START Source data

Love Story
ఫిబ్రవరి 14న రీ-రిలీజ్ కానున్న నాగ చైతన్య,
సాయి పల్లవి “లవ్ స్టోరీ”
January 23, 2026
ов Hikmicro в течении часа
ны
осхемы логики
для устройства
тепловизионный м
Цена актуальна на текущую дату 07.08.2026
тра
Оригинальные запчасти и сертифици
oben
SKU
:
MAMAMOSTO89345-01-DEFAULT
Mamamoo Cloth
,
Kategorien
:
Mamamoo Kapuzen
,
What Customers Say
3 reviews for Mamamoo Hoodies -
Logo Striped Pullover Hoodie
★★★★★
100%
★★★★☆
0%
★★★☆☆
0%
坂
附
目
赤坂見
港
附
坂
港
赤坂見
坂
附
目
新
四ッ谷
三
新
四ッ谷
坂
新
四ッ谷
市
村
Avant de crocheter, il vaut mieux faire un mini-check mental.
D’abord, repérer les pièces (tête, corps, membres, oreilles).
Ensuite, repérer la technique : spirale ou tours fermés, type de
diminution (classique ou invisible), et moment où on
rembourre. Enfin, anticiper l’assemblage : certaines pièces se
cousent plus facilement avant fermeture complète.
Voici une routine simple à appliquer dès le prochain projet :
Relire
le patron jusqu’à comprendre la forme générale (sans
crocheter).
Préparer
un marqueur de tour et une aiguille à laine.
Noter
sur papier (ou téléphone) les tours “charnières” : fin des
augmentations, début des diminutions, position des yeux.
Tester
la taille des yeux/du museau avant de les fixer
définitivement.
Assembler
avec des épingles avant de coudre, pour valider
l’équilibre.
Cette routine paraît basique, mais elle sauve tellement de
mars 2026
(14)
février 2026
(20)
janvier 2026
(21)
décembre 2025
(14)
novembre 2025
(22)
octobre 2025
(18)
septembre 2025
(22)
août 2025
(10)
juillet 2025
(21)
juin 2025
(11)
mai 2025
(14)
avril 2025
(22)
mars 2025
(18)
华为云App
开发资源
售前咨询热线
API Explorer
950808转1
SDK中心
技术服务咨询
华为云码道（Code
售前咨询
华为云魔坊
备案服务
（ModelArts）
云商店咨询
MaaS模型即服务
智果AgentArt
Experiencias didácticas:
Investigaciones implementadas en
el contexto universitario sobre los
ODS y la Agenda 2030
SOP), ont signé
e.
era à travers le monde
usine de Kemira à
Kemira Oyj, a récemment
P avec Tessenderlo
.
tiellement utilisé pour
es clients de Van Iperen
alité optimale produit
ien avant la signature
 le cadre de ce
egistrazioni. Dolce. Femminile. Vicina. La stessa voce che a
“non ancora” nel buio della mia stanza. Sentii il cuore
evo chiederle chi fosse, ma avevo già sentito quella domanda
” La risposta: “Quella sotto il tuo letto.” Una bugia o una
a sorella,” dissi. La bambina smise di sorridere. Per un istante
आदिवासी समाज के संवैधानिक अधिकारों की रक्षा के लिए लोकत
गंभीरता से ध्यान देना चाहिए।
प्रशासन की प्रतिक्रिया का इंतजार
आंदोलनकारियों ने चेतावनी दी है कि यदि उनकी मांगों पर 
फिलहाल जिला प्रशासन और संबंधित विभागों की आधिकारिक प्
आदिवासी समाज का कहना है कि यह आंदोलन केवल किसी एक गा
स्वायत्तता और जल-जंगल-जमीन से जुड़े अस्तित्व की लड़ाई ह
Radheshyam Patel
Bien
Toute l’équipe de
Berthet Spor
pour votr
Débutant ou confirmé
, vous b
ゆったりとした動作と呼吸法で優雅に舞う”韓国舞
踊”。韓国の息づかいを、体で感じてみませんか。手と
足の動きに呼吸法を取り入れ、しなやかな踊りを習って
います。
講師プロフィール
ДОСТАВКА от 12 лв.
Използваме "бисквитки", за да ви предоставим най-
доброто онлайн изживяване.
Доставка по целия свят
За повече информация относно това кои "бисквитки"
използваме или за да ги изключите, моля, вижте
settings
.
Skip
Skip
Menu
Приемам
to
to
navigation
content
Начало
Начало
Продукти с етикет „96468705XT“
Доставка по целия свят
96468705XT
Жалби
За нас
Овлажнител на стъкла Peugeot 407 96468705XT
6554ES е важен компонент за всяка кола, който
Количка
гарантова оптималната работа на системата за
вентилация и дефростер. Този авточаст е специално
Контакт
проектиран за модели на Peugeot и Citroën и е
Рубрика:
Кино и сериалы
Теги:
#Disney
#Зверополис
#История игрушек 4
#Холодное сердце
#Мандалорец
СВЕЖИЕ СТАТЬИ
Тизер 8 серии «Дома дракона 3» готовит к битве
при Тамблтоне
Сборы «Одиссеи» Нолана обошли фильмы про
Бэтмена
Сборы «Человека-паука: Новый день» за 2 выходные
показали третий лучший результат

END Source data

[Task details]
Turn the listing above into a JSON list of strings, one string for each line and blank lines left out.

[Completed task]
[
  "Love Story",
  "ఫిబ్రవరి 14న రీ-రిలీజ్ కానున్న నాగ చైతన్య,",
  "సాయి పల్లవి “లవ్ స్టోరీ”",
  "January 23, 2026",
  "ов Hikmicro в течении часа",
  "ны",
  "осхемы логики",
  "для устройства",
  "тепловизионный м",
  "Цена актуальна на текущую дату 07.08.2026",
  "тра",
  "Оригинальные запчасти и сертифици",
  "oben",
  "SKU",
  ":",
  "MAMAMOSTO89345-01-DEFAULT",
  "Mamamoo Cloth",
  ",",
  "Kategorien",
  ":",
  "Mamamoo Kapuzen",
  ",",
  "What Customers Say",
  "3 reviews for Mamamoo Hoodies -",
  "Logo Striped Pullover Hoodie",
  "★★★★★",
  "100%",
  "★★★★☆",
  "0%",
  "★★★☆☆",
  "0%",
  "坂",
  "附",
  "目",
  "赤坂見",
  "港",
  "附",
  "坂",
  "港",
  "赤坂見",
  "坂",
  "附",
  "目",
  "新",
  "四ッ谷",
  "三",
  "新",
  "四ッ谷",
  "坂",
  "新",
  "四ッ谷",
  "市",
  "村",
  "Avant de crocheter, il vaut mieux faire un mini-check mental.",
  "D’abord, repérer les pièces (tête, corps, membres, oreilles).",
  "Ensuite, repérer la technique : spirale ou tours fermés, type de",
  "diminution (classique ou invisible), et moment où on",
  "rembourre. Enfin, anticiper l’assemblage : certaines pièces se",
  "cousent plus facilement avant fermeture complète.",
  "Voici une routine simple à appliquer dès le prochain projet :",
  "Relire",
  "le patron jusqu’à comprendre la forme générale (sans",
  "crocheter).",
  "Préparer",
  "un marqueur de tour et une aiguille à laine.",
  "Noter",
  "sur papier (ou téléphone) les tours “charnières” : fin des",
  "augmentations, début des diminutions, position des yeux.",
  "Tester",
  "la taille des yeux/du museau avant de les fixer",
  "définitivement.",
  "Assembler",
  "avec des épingles avant de coudre, pour valider",
  "l’équilibre.",
  "Cette routine paraît basique, mais elle sauve tellement de",
  "mars 2026",
  "(14)",
  "février 2026",
  "(20)",
  "janvier 2026",
  "(21)",
  "décembre 2025",
  "(14)",
  "novembre 2025",
  "(22)",
  "octobre 2025",
  "(18)",
  "septembre 2025",
  "(22)",
  "août 2025",
  "(10)",
  "juillet 2025",
  "(21)",
  "juin 2025",
  "(11)",
  "mai 2025",
  "(14)",
  "avril 2025",
  "(22)",
  "mars 2025",
  "(18)",
  "华为云App",
  "开发资源",
  "售前咨询热线",
  "API Explorer",
  "950808转1",
  "SDK中心",
  "技术服务咨询",
  "华为云码道（Code",
  "售前咨询",
  "华为云魔坊",
  "备案服务",
  "（ModelArts）",
  "云商店咨询",
  "MaaS模型即服务",
  "智果AgentArt",
  "Experiencias didácticas:",
  "Investigaciones implementadas en",
  "el contexto universitario sobre los",
  "ODS y la Agenda 2030",
  "SOP), ont signé",
  "e.",
  "era à travers le monde",
  "usine de Kemira à",
  "Kemira Oyj, a récemment",
  "P avec Tessenderlo",
  ".",
  "tiellement utilisé pour",
  "es clients de Van Iperen",
  "alité optimale produit",
  "ien avant la signature",
  " le cadre de ce",
  "egistrazioni. Dolce. Femminile. Vicina. La stessa voce che a",
  "“non ancora” nel buio della mia stanza. Sentii il cuore",
  "evo chiederle chi fosse, ma avevo già sentito quella domanda",
  "” La risposta: “Quella sotto il tuo letto.” Una bugia o una",
  "a sorella,” dissi. La bambina smise di sorridere. Per un istante",
  "आदिवासी समाज के संवैधानिक अधिकारों की रक्षा के लिए लोकत",
  "गंभीरता से ध्यान देना चाहिए।",
  "प्रशासन की प्रतिक्रिया का इंतजार",
  "आंदोलनकारियों ने चेतावनी दी है कि यदि उनकी मांगों पर ",
  "फिलहाल जिला प्रशासन और संबंधित विभागों की आधिकारिक प्",
  "आदिवासी समाज का कहना है कि यह आंदोलन केवल किसी एक गा",
  "स्वायत्तता और जल-जंगल-जमीन से जुड़े अस्तित्व की लड़ाई ह",
  "Radheshyam Patel",
  "Bien",
  "Toute l’équipe de",
  "Berthet Spor",
  "pour votr",
  "Débutant ou confirmé",
  ", vous b",
  "ゆったりとした動作と呼吸法で優雅に舞う”韓国舞",
  "踊”。韓国の息づかいを、体で感じてみませんか。手と",
  "足の動きに呼吸法を取り入れ、しなやかな踊りを習って",
  "います。",
  "講師プロフィール",
  "ДОСТАВКА от 12 лв.",
  "Използваме \"бисквитки\", за да ви предоставим най-",
  "доброто онлайн изживяване.",
  "Доставка по целия свят",
  "За повече информация относно това кои \"бисквитки\"",
  "използваме или за да ги изключите, моля, вижте",
  "settings",
  ".",
  "Skip",
  "Skip",
  "Menu",
  "Приемам",
  "to",
  "to",
  "navigation",
  "content",
  "Начало",
  "Начало",
  "Продукти с етикет „96468705XT“",
  "Доставка по целия свят",
  "96468705XT",
  "Жалби",
  "За нас",
  "Овлажнител на стъкла Peugeot 407 96468705XT",
  "6554ES е важен компонент за всяка кола, който",
  "Количка",
  "гарантова оптималната работа на системата за",
  "вентилация и дефростер. Този авточаст е специално",
  "Контакт",
  "проектиран за модели на Peugeot и Citroën и е",
  "Рубрика:",
  "Кино и сериалы",
  "Теги:",
  "#Disney",
  "#Зверополис",
  "#История игрушек 4",
  "#Холодное сердце",
  "#Мандалорец",
  "СВЕЖИЕ СТАТЬИ",
  "Тизер 8 серии «Дома дракона 3» готовит к битве",
  "при Тамблтоне",
  "Сборы «Одиссеи» Нолана обошли фильмы про",
  "Бэтмена",
  "Сборы «Человека-паука: Новый день» за 2 выходные",
  "показали третий лучший результат"
]